**WHAT YOU HAVE TO DO**
Only the lines from the one containing "Keith Taylor: 25 -> 16" through the end of the entries should be repeated, exactly as they appear, first and last included.

_ _ _ _

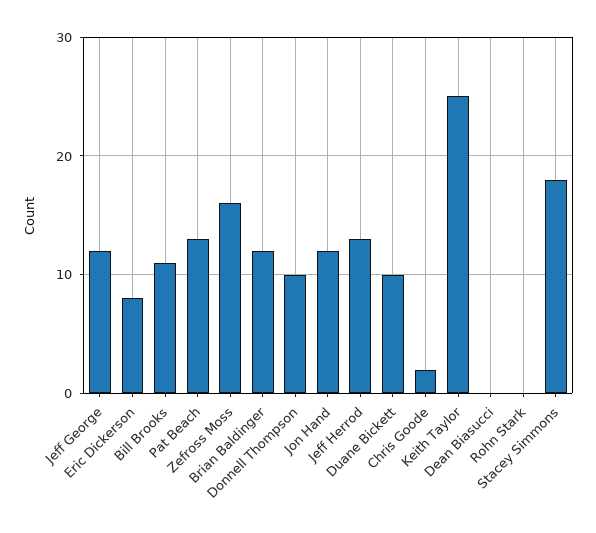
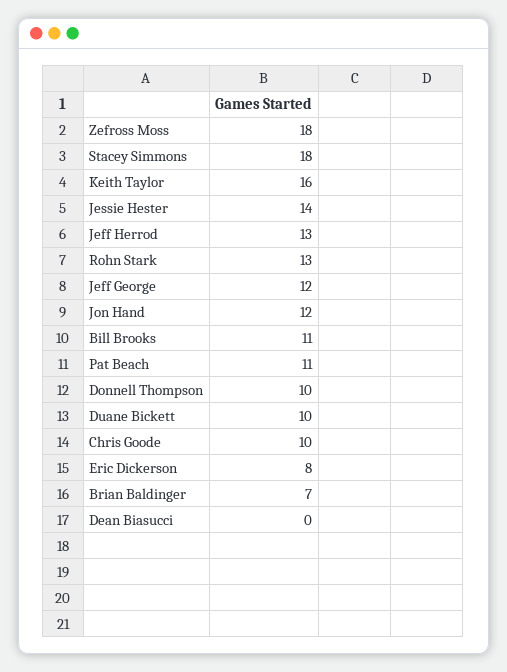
Pat Beach: 13 -> 11
Zefross Moss: 16 -> 18
Brian Baldinger: 12 -> 7
Chris Goode: 2 -> 10
Keith Taylor: 25 -> 16
Rohn Stark: 0 -> 13
Jessie Hester: none -> 14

_ _ _ _

**FINAL ANSWER**
Keith Taylor: 25 -> 16
Rohn Stark: 0 -> 13
Jessie Hester: none -> 14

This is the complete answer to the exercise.